Errors should surface as close to the offending code as possible. The typed helpers above enforce shape (list vs. single, element vs. string). For count expectations, pass expect_exactly or assert on the returned list:
# Exactly one match expected; raises on zero or many.
table = h.xpath_element(doc, ".//table")
# Known fixed count.
rows = h.xpath_elements(table, "./tbody/tr", expect_exactly=12)
# Open-ended but must not be empty.
items = h.xpath_elements(doc, ".//h2[text()='The Section']/following-sibling::ul/li")
assert len(items) > 0, items
Use content hashes to flag silent changes
To get a warning when page content changes from a previously hardcoded hash, use h.assert_dom_hash. This catches drift that would otherwise need to be noticed manually: data extracted by hand, or a new section that should trigger a review of the parser.
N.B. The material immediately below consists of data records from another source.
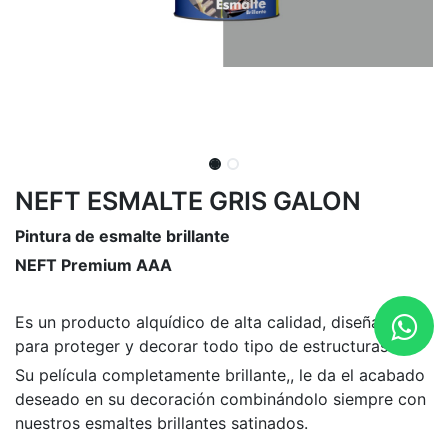
NEFT ESMALTE GRIS GALON
Pintura de esmalte brillante
NEFT Premium AAA
Es un producto alquídico de alta calidad, diseñado
para proteger y decorar todo tipo de estructuras.
Su película completamente brillante,, le da el acabado
deseado en su decoración combinándolo siempre con
nuestros esmaltes brillantes satinados.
Scope the hash to a specific block of content, not the whole document, so frequently changing parts of the site (headers, footers, ads) do not trigger spurious warnings.
By default, h.assert_dom_hash logs a warning and returns False when the hash does not match, allowing the crawler to continue. Use the return value to log a maintainer-facing message that explains what to recheck before updating the hash:
expected = "30aca6ba4b245649db4bee16e0798d661080bd9a"
if not h.assert_dom_hash(article, expected, text_only=True):
context.log.warning(
"Page hash changed: confirm the referenced lists are still the "
"UNSC Taliban and Al-Qaida lists before updating the hash."
)
Pass text_only=True to ignore markup churn (class renames, added wrappers) and hash only the visible text. Pass raise_exc=True to turn the check into a hard failure when continuing past a change is unacceptable. For checking a whole page by URL rather than a sub-tree, use h.assert_html_url_hash.